Each line of the records that holds "Aleksandar" should be shown in full.

------------------------------------------------------------------------

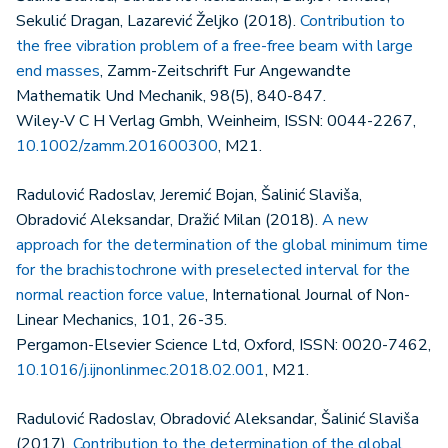
Sekulić Dragan, Lazarević Željko (2018).
Contribution to
the free vibration problem of a free-free beam with large
end masses
, Zamm-Zeitschrift Fur Angewandte
Mathematik Und Mechanik, 98(5), 840-847.
Wiley-V C H Verlag Gmbh, Weinheim, ISSN: 0044-2267,
10.1002/zamm.201600300
, M21.
Radulović Radoslav, Jeremić Bojan, Šalinić Slaviša,
Obradović Aleksandar, Dražić Milan (2018).
A new
approach for the determination of the global minimum time
for the brachistochrone with preselected interval for the
normal reaction force value
, International Journal of Non-
Linear Mechanics, 101, 26-35.
Pergamon-Elsevier Science Ltd, Oxford, ISSN: 0020-7462,
10.1016/j.ijnonlinmec.2018.02.001
, M21.
Radulović Radoslav, Obradović Aleksandar, Šalinić Slaviša
(2017).
Contribution to the determination of the global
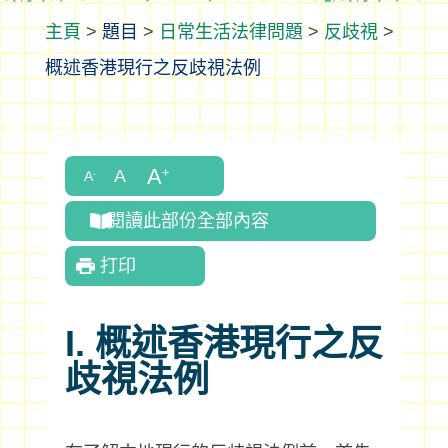
>
題目
>
日常生活法律問題
>
反歧視
>
概述香港現行之反歧視法例
閱讀此部份全部內容
打印
I. 概述香港現行之反
歧視法例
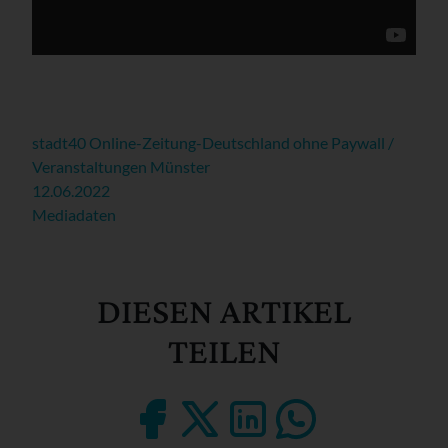
stadt40 Online-Zeitung-Deutschland ohne Paywall /
Veranstaltungen Münster
12.06.2022
Mediadaten
DIESEN ARTIKEL
TEILEN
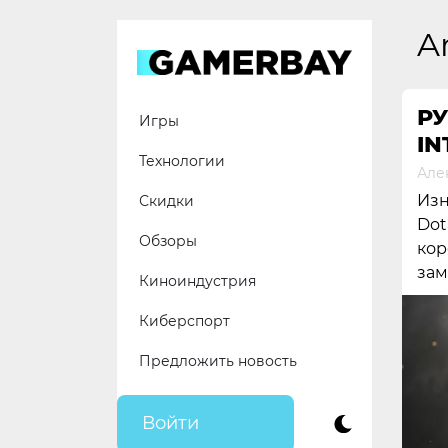
Skip
to
A
content
РУ
Игры
IN
Технологии
Але
Изн
Скидки
Dot
Обзоры
кор
зам
Киноиндустрия
Киберспорт
Предложить новость
Войти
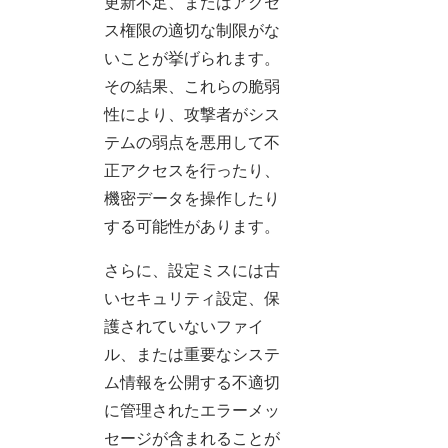
更新不足、またはアクセ
ス権限の適切な制限がな
いことが挙げられます。
その結果、これらの脆弱
性により、攻撃者がシス
テムの弱点を悪用して不
正アクセスを行ったり、
機密データを操作したり
する可能性があります。
さらに、設定ミスには古
いセキュリティ設定、保
護されていないファイ
ル、または重要なシステ
ム情報を公開する不適切
に管理されたエラーメッ
セージが含まれることが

------------------------------------------------------------------------

Problem solution:
Obradović Aleksandar, Dražić Milan (2018).
Radulović Radoslav, Obradović Aleksandar, Šalinić Slaviša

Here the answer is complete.